In [8]:
import gpytorch
import torch
from sklearn.gaussian_process import GaussianProcessRegressor
from sklearn.gaussian_process.kernels import RBF

from utils.metrics import MetricsLogger
from utils.data_loaders import get_wake_dataloaders

In [3]:
FACTORS_FOLDER = "discr_factors_x2_30_y-2_2_step0.125_TIstep0.01_CTstep0.01"
DATA_FOLDER = f"data/{FACTORS_FOLDER}/"
MODEL_NAME = f"multivariate_GP_ExactGP" #TODO
BEST_MODEL_PATH = f"saved_models/{FACTORS_FOLDER}/{MODEL_NAME}.pt"
CONSIDER_WS = False #TODO
COORDS_AS_INPUT = False # multivariate setting

DEVICE = torch.device("cuda" if torch.cuda.is_available() else "cpu")
print(f"{DEVICE=}")

# hyperparameters
EPOCHS = 50
LR = 0.1
BATCH_SIZE = 1

DEVICE=device(type='cpu')


In [5]:
valid_dataloader = None
train_dataloader, valid_dataloader, test_dataloader = get_wake_dataloaders(DATA_FOLDER,
                                                          consider_ws=CONSIDER_WS,
                                                          coords_as_input=COORDS_AS_INPUT,
                                                          train_perc=0.6,
                                                          test_perc=0.2,
                                                          validation_perc=0.2,
                                                          batch_size=BATCH_SIZE)

print(len(train_dataloader))

train_x, train_y = train_dataloader.dataset.inputs, train_dataloader.dataset.outputs

test_x, test_y = test_dataloader.dataset.inputs, test_dataloader.dataset.outputs
print("Train shapes: ", train_x.shape, train_y.shape)
print("Test shapes: ", test_x.shape, test_y.shape)

if valid_dataloader is not None:
    valid_x, valid_y = valid_dataloader.dataset.inputs, valid_dataloader.dataset.outputs
    print("Valid shapes: ", valid_x.shape, valid_y.shape)

grid_size = train_dataloader.dataset.num_cells
print(f"{grid_size=}")

5160
Train shapes:  torch.Size([5160, 2]) torch.Size([5160, 7168])
Test shapes:  torch.Size([1720, 2]) torch.Size([1720, 7168])
Valid shapes:  torch.Size([1720, 2]) torch.Size([1720, 7168])
grid_size=7168


In [5]:
"""

**TO DO:**
1. List every keyword argument passed to get_wake_dataloaders in the Gaussian process notebook, along with the value each one receives.
2. Write the next part of the Gaussian process notebook, picking up right after its final line.

**RECORD SET:**
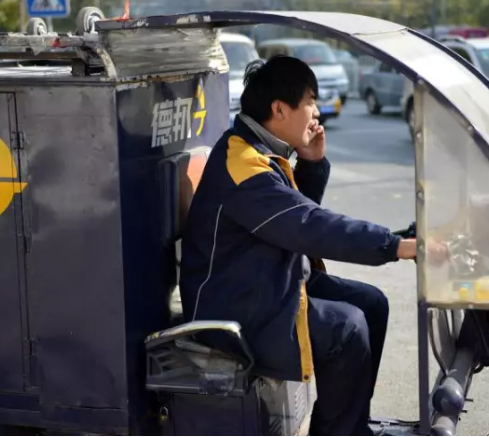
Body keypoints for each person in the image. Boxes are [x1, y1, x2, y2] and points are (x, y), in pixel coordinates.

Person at [179, 55, 422, 436]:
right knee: (347, 329)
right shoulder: (242, 162)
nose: (317, 111)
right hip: (236, 302)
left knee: (372, 303)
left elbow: (289, 221)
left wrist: (311, 163)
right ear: (279, 108)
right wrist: (394, 246)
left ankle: (349, 423)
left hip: (265, 280)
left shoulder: (258, 150)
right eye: (310, 100)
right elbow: (307, 225)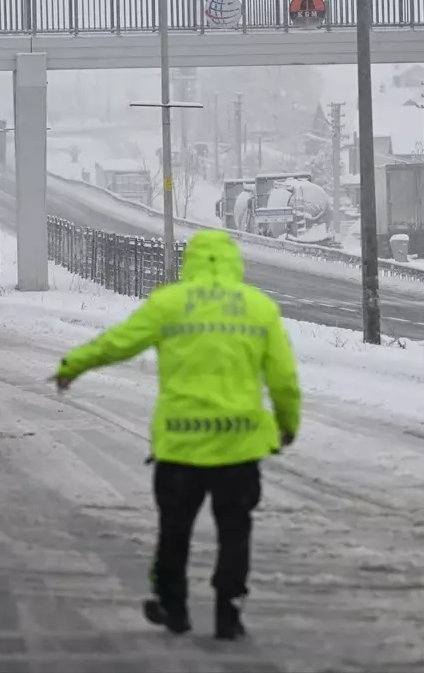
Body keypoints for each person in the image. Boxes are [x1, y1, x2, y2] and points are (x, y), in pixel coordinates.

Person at [53, 229, 301, 640]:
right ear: (234, 262)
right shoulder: (260, 309)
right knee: (235, 530)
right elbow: (284, 378)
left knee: (174, 529)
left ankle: (173, 605)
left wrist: (72, 366)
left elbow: (119, 342)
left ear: (191, 262)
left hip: (181, 445)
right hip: (238, 447)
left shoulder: (170, 304)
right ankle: (229, 610)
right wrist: (288, 425)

**ANSWERS TO THE EXERCISES:**
1.
- consider_ws=CONSIDER_WS
- coords_as_input=COORDS_AS_INPUT
- train_perc=0.6
- test_perc=0.2
- validation_perc=0.2
- batch_size=BATCH_SIZE

2.
REDUCE THE AMOUNT OF DATA
num_instances = 10 #TODO
train_x= torch.split(train_x, num_instances)[0]#.reshape(num_instances, grid_size, num_features)
train_y = torch.split(train_y,num_instances)[0]#.reshape(num_instances, grid_size)
print(train_x.shape, train_y.shape)"""

torch.Size([71680, 4]) torch.Size([71680])


# Sklearn

In [7]:
kernel = RBF(length_scale=1.0)
gp = GaussianProcessRegressor(kernel=kernel)
gp.fit(train_x, train_y)

'\nToo much data for simple Regressor\nkernel = RBF(length_scale=1.0)\ngp = GaussianProcessRegressor(kernel=kernel)\ngp.fit(train_x, train_y)\n'

# Gpytorch

In [9]:
class MultitaskGPModel(gpytorch.models.ExactGP):
    def __init__(self, train_x, train_y, likelihood):
        super(MultitaskGPModel, self).__init__(train_x, train_y, likelihood)
        self.mean_module = gpytorch.means.MultitaskMean(
            gpytorch.means.ConstantMean(), num_tasks=grid_size
        )
        self.covar_module = gpytorch.kernels.MultitaskKernel(
            gpytorch.kernels.RBFKernel(), num_tasks=grid_size, rank=1
        )

    def forward(self, x):
        mean_x = self.mean_module(x)
        covar_x = self.covar_module(x)
        return gpytorch.distributions.MultitaskMultivariateNormal(mean_x, covar_x)


likelihood = gpytorch.likelihoods.MultitaskGaussianLikelihood(num_tasks=grid_size)
model = MultitaskGPModel(train_x, train_y, likelihood)

In [10]:
# Find optimal model hyperparameters
model.train()
likelihood.train()

# Use the adam optimizer
optimizer = torch.optim.Adam(model.parameters(), lr=LR)  # Includes GaussianLikelihood parameters

# "Loss" for GPs - the marginal log likelihood
mll = gpytorch.mlls.ExactMarginalLogLikelihood(likelihood, model)

metrics_logger = MetricsLogger(name=MODEL_NAME, automatic_save_after=5)
best_tloss = 1_000_000.
for epoch in range(EPOCHS):
    optimizer.zero_grad()
    output = model(train_x)
    loss = -mll(output, train_y)
    loss.backward()
    loss_value = loss.item()
    metrics_logger.log_metric(epoch, 'Training loss', loss_value)
    if loss_value < best_tloss:
        best_tloss = loss_value
        torch.save(model.state_dict(), BEST_MODEL_PATH)
    optimizer.step()

metrics_logger.plot_metrics_by_epoch()
metrics_logger.save_metrics()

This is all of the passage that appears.